Übungsziel:
Beantworten Sie anhand des Textauszugs folgende Fragen:
(a) In welchem Monat und Jahr fand die Ausstellung in der Galerie Lange statt?
(b) Mit welchem Diktum antwortete der Richter auf die Frage des Journalisten?
(c) Was wird laut Textauszug de lege ferenda notwendig?

Textauszug:

*-*-*

Zu
den Bildern Günter Erbels anlässlich der Ausstellung in der Galerie
Lange im September 1996
Was
haben E.T.A. Hoffmann, Cezanne, Matisse, Manet, Kandinsky, Anselm Kiefer,
Klaus Staeck - und Günter Erbel gemeinsam? Sie sind Juristen oder haben
zumindest Rechtswissenschaft studiert.
Der
Unterschied zwischen Juristen und Künstlern
gilt als krass. Der Typus des bürograuen Verwaltungsjuristen, der von
Daumier karikierten Winkeladvokaten oder der emotionslosen Auguren in den
olympisch-kalten Höhen des Gesetzes hat
nicht gerade das Bild vom schöpferischen Juristen gefördert. Die
Blamagen zweifelhafter
Kunstrichter und unerbittlicher Zensoren mit polizeilichen
Eingriffsbefugnissen haben wechselseitige Berührungsängste begründet.
Gleichwohl
finden aber nicht wenige Juristen im Gesetzesgrau ihren kreativen Weg. Der
schöpferische Überschwang nötigt
mitunter selbst Richtern Urteile
in Gedichtform ab - nicht nur in Köln zur Karnevalszeit. Ich kenne einen
Staatsanwalt, der zwischen Akten und Fakten
die Hauptverhandlung zur Vervollkommnung seiner Porträtkunst
nutzt. Und die menschlichen Komödien
und Tragödien im Gerichtssaal stellen für alle Beteiligten immense
Anforderungen an ihre Schauspielkunst. Nach dem
Spruch Fritz Teufels: “Ja, wenn´s der Wahrheitsfindung dient”,
werden surreale Rechtshappenings seit Jahren zum Erlebnisstoff der Justiz.
Auf die Frage eines Journalisten an einen Richter nach seiner feucht-fröhlichen
Verfassung nach einem Prozess antwortete dieser mit dem klassischen
Diktum: “Wir feiern heute Richtfest”.
So greift auch Erbel etwa
im “Manifest der
Tiere” mit skurrilen, aber dennoch ernst gemeinten Kommentaren in eine
juristische Diskussion zum Tierschutz ein, die die “Mitgeschöpflichkeit”
mitunter aus den Augen verliert.
Derlei
fröhlichen Berufsauffassungen
und professoralen Mentalitäten korrespondiert die “schöpferische
Rechtsfindung”, die das Bundesverfassungsgericht dem Richter zubilligt.
Was liegt mithin näher, als die mesalliance von Kunst und Recht zu
bezweifeln und nach praktischer Konkordanz zu fragen? Jurisprudenz und
Kunst gründen auf Phantasie. Urteile sind nicht rein deduktive Suchen
nach dem rechten Justizsyllogismus, um sogleich
die perfekte Lösung wie ein Kaninchen aus dem Zylinder zu
zaubern. Der
salomonische Richter sucht eine höhere Gerechtigkeit, die
im Urteilsspruch versinnbildlicht wird. Mit anderen Worten: Ein
gutes Urteil besitzt seine eigene Ästhetik. Es ist nicht nur gerecht,
sondern wird zugleich zum Symbol der Gerechtigkeit. De lege ferenda werden
Lehrstühle für Rechtsästhetik notwendig.

*-*-*

Gespeicherte Daten:
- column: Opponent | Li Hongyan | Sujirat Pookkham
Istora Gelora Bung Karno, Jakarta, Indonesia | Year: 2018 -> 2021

*-*-*

Endergebnis:
(a) Im September 1996.
(b) „Wir feiern heute Richtfest“.
(c) Lehrstühle für Rechtsästhetik.